A French appeals court yesterday ruled that the Libyan leader, Col Muammar Gadafy, could face prosecution in France over the 1989 bombing of a French jetliner that killed 170 people.
In an embarrassing decision for Paris, which is currently trying to finesse Col Gadafy back into the international fold, the court rejected the state prosecutor's arguments that, as a sitting head of state, Col Gadafy could not be prosecuted.
The decision, on the grounds that acts of terrorism are not covered by presidential immunity, effectively gave France's leading anti-terrorist judge, Mr Brug uiere, the green light to try and bring Col Gadafy to trial for "complicity in murder in relation to a terrorist act".

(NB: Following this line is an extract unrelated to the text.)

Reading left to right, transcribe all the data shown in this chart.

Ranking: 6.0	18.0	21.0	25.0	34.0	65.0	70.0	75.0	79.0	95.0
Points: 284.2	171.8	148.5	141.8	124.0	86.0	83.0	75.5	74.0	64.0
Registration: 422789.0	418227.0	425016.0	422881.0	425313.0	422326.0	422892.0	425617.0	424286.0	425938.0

Relatives of the passengers and crew on board the UTA DC-10, which crashed over Niger en route from the Republic of Congo to Paris, started the action against the Libyan leader after a French court last year tried six Libyans - including Col Gadafy's brother-in-law - in absentia for the bombing and sentenced them to life imprisonment.
Derek Scally adds from Berlin:
A man on trial for murder in Frankfurt has said that Libya provided weapons and helped plan an attack on a meeting of OPEC oil ministers in 1975 during which three people were killed.
Mr Hans-Joachim Klein (52) said that the Libyan embassy in Vienna provided weapons as well as information about the meeting taking place in the city of delegates from OPEC, the organisation of oil producing nations.